## Data section
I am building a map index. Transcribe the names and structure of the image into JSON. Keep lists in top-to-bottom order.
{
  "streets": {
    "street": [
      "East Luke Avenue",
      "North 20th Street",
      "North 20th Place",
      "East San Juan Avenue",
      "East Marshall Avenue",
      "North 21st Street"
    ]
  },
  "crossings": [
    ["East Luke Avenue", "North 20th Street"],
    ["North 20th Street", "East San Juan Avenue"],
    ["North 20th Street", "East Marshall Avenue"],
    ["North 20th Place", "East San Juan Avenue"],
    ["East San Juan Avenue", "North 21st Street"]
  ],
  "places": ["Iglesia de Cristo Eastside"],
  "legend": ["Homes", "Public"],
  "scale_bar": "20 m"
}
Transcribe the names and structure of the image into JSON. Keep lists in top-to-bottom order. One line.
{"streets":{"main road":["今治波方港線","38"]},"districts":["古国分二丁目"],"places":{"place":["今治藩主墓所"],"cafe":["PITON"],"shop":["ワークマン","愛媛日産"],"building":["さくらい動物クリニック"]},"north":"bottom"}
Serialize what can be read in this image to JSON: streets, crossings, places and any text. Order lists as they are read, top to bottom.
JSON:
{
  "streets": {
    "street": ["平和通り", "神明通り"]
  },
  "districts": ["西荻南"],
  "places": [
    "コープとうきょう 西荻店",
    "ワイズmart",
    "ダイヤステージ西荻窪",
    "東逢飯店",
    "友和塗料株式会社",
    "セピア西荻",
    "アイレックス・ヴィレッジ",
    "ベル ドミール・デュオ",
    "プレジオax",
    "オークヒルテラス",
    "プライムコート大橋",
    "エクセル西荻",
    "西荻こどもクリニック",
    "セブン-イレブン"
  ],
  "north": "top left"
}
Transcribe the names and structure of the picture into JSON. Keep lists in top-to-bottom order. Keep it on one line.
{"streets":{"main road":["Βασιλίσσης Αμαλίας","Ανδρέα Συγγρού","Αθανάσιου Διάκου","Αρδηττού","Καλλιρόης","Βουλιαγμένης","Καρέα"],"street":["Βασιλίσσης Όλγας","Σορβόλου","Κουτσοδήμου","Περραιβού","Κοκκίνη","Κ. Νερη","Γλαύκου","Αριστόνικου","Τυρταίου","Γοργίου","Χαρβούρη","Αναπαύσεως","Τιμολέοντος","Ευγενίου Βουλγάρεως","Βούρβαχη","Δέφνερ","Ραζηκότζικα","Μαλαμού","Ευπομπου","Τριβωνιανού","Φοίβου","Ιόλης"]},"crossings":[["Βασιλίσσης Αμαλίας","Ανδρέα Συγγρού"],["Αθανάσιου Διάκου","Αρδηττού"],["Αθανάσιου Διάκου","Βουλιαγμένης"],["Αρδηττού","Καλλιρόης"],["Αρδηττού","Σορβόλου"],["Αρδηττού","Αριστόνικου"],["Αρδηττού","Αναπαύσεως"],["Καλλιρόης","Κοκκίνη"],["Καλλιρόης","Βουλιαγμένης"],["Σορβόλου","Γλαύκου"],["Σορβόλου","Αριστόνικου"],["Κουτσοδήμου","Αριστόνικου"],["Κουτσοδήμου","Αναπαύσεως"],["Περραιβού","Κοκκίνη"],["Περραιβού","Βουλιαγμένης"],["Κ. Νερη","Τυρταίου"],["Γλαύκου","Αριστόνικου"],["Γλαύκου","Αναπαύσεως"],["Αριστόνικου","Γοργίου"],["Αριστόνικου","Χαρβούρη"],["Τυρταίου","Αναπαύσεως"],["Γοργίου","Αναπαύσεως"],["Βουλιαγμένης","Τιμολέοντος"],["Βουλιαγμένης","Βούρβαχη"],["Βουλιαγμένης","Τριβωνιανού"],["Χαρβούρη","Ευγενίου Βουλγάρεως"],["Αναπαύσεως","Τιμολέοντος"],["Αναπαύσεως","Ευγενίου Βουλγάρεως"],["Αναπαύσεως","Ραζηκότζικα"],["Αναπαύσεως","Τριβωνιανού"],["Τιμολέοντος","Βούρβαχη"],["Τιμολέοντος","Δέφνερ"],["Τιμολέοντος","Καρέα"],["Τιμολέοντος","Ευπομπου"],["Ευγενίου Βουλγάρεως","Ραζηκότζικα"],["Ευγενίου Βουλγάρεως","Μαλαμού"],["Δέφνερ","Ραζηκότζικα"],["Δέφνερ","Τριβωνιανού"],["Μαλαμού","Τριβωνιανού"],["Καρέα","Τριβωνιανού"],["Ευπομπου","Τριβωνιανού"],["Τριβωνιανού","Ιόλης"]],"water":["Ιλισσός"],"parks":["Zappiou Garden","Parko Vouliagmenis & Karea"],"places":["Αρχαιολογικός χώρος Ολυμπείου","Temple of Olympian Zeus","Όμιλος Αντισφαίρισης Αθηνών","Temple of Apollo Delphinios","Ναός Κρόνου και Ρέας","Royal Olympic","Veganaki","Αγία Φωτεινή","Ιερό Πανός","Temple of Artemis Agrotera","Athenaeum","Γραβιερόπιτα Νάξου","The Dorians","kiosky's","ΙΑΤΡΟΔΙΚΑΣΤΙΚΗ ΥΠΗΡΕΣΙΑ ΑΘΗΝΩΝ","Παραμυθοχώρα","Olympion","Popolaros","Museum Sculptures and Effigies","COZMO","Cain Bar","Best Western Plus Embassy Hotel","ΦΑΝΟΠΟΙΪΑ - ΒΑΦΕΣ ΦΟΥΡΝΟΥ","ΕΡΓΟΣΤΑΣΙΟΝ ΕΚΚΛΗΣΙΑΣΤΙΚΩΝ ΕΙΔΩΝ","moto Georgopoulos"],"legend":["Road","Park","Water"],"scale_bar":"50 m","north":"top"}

## Work required
Copy the records above. Leave out nothing.

## Exercise response
I am building a map index. Transcribe the names and structure of the image into JSON. Keep lists in top-to-bottom order.
{
  "streets": {
    "street": [
      "East Luke Avenue",
      "North 20th Street",
      "North 20th Place",
      "East San Juan Avenue",
      "East Marshall Avenue",
      "North 21st Street"
    ]
  },
  "crossings": [
    ["East Luke Avenue", "North 20th Street"],
    ["North 20th Street", "East San Juan Avenue"],
    ["North 20th Street", "East Marshall Avenue"],
    ["North 20th Place", "East San Juan Avenue"],
    ["East San Juan Avenue", "North 21st Street"]
  ],
  "places": ["Iglesia de Cristo Eastside"],
  "legend": ["Homes", "Public"],
  "scale_bar": "20 m"
}
Transcribe the names and structure of the image into JSON. Keep lists in top-to-bottom order. One line.
{"streets":{"main road":["今治波方港線","38"]},"districts":["古国分二丁目"],"places":{"place":["今治藩主墓所"],"cafe":["PITON"],"shop":["ワークマン","愛媛日産"],"building":["さくらい動物クリニック"]},"north":"bottom"}
Serialize what can be read in this image to JSON: streets, crossings, places and any text. Order lists as they are read, top to bottom.
JSON:
{
  "streets": {
    "street": ["平和通り", "神明通り"]
  },
  "districts": ["西荻南"],
  "places": [
    "コープとうきょう 西荻店",
    "ワイズmart",
    "ダイヤステージ西荻窪",
    "東逢飯店",
    "友和塗料株式会社",
    "セピア西荻",
    "アイレックス・ヴィレッジ",
    "ベル ドミール・デュオ",
    "プレジオax",
    "オークヒルテラス",
    "プライムコート大橋",
    "エクセル西荻",
    "西荻こどもクリニック",
    "セブン-イレブン"
  ],
  "north": "top left"
}
Transcribe the names and structure of the picture into JSON. Keep lists in top-to-bottom order. Keep it on one line.
{"streets":{"main road":["Βασιλίσσης Αμαλίας","Ανδρέα Συγγρού","Αθανάσιου Διάκου","Αρδηττού","Καλλιρόης","Βουλιαγμένης","Καρέα"],"street":["Βασιλίσσης Όλγας","Σορβόλου","Κουτσοδήμου","Περραιβού","Κοκκίνη","Κ. Νερη","Γλαύκου","Αριστόνικου","Τυρταίου","Γοργίου","Χαρβούρη","Αναπαύσεως","Τιμολέοντος","Ευγενίου Βουλγάρεως","Βούρβαχη","Δέφνερ","Ραζηκότζικα","Μαλαμού","Ευπομπου","Τριβωνιανού","Φοίβου","Ιόλης"]},"crossings":[["Βασιλίσσης Αμαλίας","Ανδρέα Συγγρού"],["Αθανάσιου Διάκου","Αρδηττού"],["Αθανάσιου Διάκου","Βουλιαγμένης"],["Αρδηττού","Καλλιρόης"],["Αρδηττού","Σορβόλου"],["Αρδηττού","Αριστόνικου"],["Αρδηττού","Αναπαύσεως"],["Καλλιρόης","Κοκκίνη"],["Καλλιρόης","Βουλιαγμένης"],["Σορβόλου","Γλαύκου"],["Σορβόλου","Αριστόνικου"],["Κουτσοδήμου","Αριστόνικου"],["Κουτσοδήμου","Αναπαύσεως"],["Περραιβού","Κοκκίνη"],["Περραιβού","Βουλιαγμένης"],["Κ. Νερη","Τυρταίου"],["Γλαύκου","Αριστόνικου"],["Γλαύκου","Αναπαύσεως"],["Αριστόνικου","Γοργίου"],["Αριστόνικου","Χαρβούρη"],["Τυρταίου","Αναπαύσεως"],["Γοργίου","Αναπαύσεως"],["Βουλιαγμένης","Τιμολέοντος"],["Βουλιαγμένης","Βούρβαχη"],["Βουλιαγμένης","Τριβωνιανού"],["Χαρβούρη","Ευγενίου Βουλγάρεως"],["Αναπαύσεως","Τιμολέοντος"],["Αναπαύσεως","Ευγενίου Βουλγάρεως"],["Αναπαύσεως","Ραζηκότζικα"],["Αναπαύσεως","Τριβωνιανού"],["Τιμολέοντος","Βούρβαχη"],["Τιμολέοντος","Δέφνερ"],["Τιμολέοντος","Καρέα"],["Τιμολέοντος","Ευπομπου"],["Ευγενίου Βουλγάρεως","Ραζηκότζικα"],["Ευγενίου Βουλγάρεως","Μαλαμού"],["Δέφνερ","Ραζηκότζικα"],["Δέφνερ","Τριβωνιανού"],["Μαλαμού","Τριβωνιανού"],["Καρέα","Τριβωνιανού"],["Ευπομπου","Τριβωνιανού"],["Τριβωνιανού","Ιόλης"]],"water":["Ιλισσός"],"parks":["Zappiou Garden","Parko Vouliagmenis & Karea"],"places":["Αρχαιολογικός χώρος Ολυμπείου","Temple of Olympian Zeus","Όμιλος Αντισφαίρισης Αθηνών","Temple of Apollo Delphinios","Ναός Κρόνου και Ρέας","Royal Olympic","Veganaki","Αγία Φωτεινή","Ιερό Πανός","Temple of Artemis Agrotera","Athenaeum","Γραβιερόπιτα Νάξου","The Dorians","kiosky's","ΙΑΤΡΟΔΙΚΑΣΤΙΚΗ ΥΠΗΡΕΣΙΑ ΑΘΗΝΩΝ","Παραμυθοχώρα","Olympion","Popolaros","Museum Sculptures and Effigies","COZMO","Cain Bar","Best Western Plus Embassy Hotel","ΦΑΝΟΠΟΙΪΑ - ΒΑΦΕΣ ΦΟΥΡΝΟΥ","ΕΡΓΟΣΤΑΣΙΟΝ ΕΚΚΛΗΣΙΑΣΤΙΚΩΝ ΕΙΔΩΝ","moto Georgopoulos"],"legend":["Road","Park","Water"],"scale_bar":"50 m","north":"top"}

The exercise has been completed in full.